- _Task material_:

........

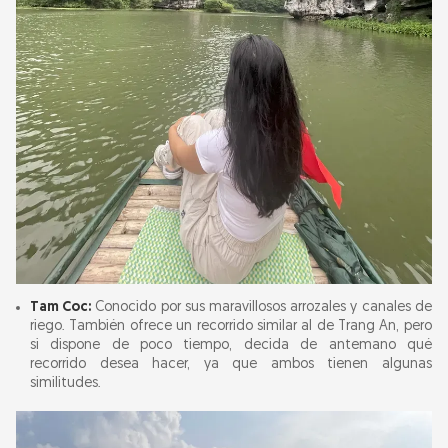
Tam Coc:
Conocido por sus maravillosos arrozales y canales de
riego. También ofrece un recorrido similar al de Trang An, pero
si dispone de poco tiempo, decida de antemano qué
recorrido desea hacer, ya que ambos tienen algunas
similitudes.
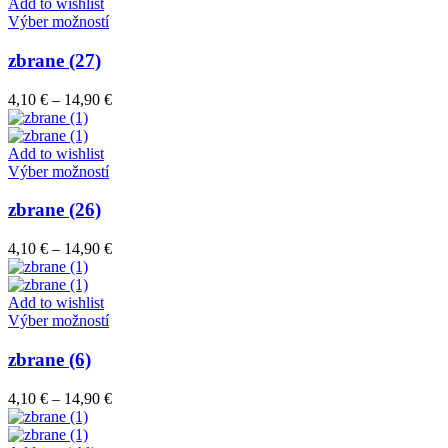
through
Add to wishlist
vybrať
Tento
14,90 €
Výber možností
na
produkt
stránke
má
zbrane (27)
produktu.
viacero
variantov.
Price
4,10
€
–
14,90
€
Možnosti
range:
si
4,10 €
môžete
through
Add to wishlist
vybrať
Tento
14,90 €
Výber možností
na
produkt
stránke
má
zbrane (26)
produktu.
viacero
variantov.
Price
4,10
€
–
14,90
€
Možnosti
range:
si
4,10 €
môžete
through
Add to wishlist
vybrať
Tento
14,90 €
Výber možností
na
produkt
stránke
má
zbrane (6)
produktu.
viacero
variantov.
Price
4,10
€
–
14,90
€
Možnosti
range:
si
4,10 €
môžete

........

- _What to produce_: Can you copy the lines of the material, starting at its first line and ending with the line that contains "similitudes.", including both, while leaving the pictures out?

- _Task output_:
Tam Coc:
Conocido por sus maravillosos arrozales y canales de
riego. También ofrece un recorrido similar al de Trang An, pero
si dispone de poco tiempo, decida de antemano qué
recorrido desea hacer, ya que ambos tienen algunas
similitudes.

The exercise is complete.